A Agência Nacional de Energia Elétrica (Aneel) confirmou nesta sexta-feira (28) que a bandeira tarifária de energia permanecerá amarela no mês de setembro. A decisão se aplica a todos os consumidores conectados ao Sistema Interligado Nacional (SIN) e decorre do período de seca no país, que reduziu o nível dos reservatórios hidrelétricos e exigiu o acionamento de usinas termelétricas de custo elevado.
Este será o quinto mês consecutivo em que a tarifa sofre o acréscimo correspondente ao nível amarelo. Com essa sinalização mantida para setembro, a cobrança adicional permanece fixada em R$ 1,885 para cada 100 quilowatt-hora (kWh) consumidos na fatura de energia elétrica.
Segundo nota oficial emitida pela autarquia reguladora, o cenário atual exige cautela dos consumidores. A Aneel destacou que simples ajustes na rotina de consumo nas residências e comércios ajudam a mitigar os impactos financeiros do custo de geração mais elevado.

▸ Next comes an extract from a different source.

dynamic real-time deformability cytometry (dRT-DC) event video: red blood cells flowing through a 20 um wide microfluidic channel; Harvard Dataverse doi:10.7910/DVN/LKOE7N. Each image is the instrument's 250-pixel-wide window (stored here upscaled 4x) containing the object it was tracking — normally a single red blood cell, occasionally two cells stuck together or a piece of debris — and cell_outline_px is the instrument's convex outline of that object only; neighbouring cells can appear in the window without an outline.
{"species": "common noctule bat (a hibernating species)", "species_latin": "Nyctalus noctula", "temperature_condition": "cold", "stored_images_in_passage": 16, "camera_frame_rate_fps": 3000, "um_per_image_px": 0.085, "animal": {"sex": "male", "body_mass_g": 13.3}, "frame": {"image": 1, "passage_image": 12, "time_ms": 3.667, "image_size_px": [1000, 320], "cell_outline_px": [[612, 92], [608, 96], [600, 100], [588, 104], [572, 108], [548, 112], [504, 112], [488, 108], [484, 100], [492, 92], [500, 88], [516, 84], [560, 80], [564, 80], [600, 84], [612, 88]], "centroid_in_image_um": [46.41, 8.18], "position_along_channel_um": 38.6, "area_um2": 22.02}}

Como funciona o sistema de bandeiras tarifárias
Vigente desde 2015, o mecanismo reflete mês a mês as oscilações nos custos da produção elétrica nacional. Quando as chuvas são escassas e as usinas térmicas entram em operação, o custo do sistema sobe, ativando os patamares amarelo ou vermelho.
Confira a estrutura de acréscimos aplicados por faixa no país:
- Bandeira amarela: taxa extra de R$ 1,885 a cada 100 kWh consumidos;
- Bandeira vermelha (Patamar 1): acréscimo de R$ 4,46 por 100 kWh consumidos;
- Bandeira vermelha (Patamar 2): acréscimo de R$ 7,87 por 100 kWh consumidos.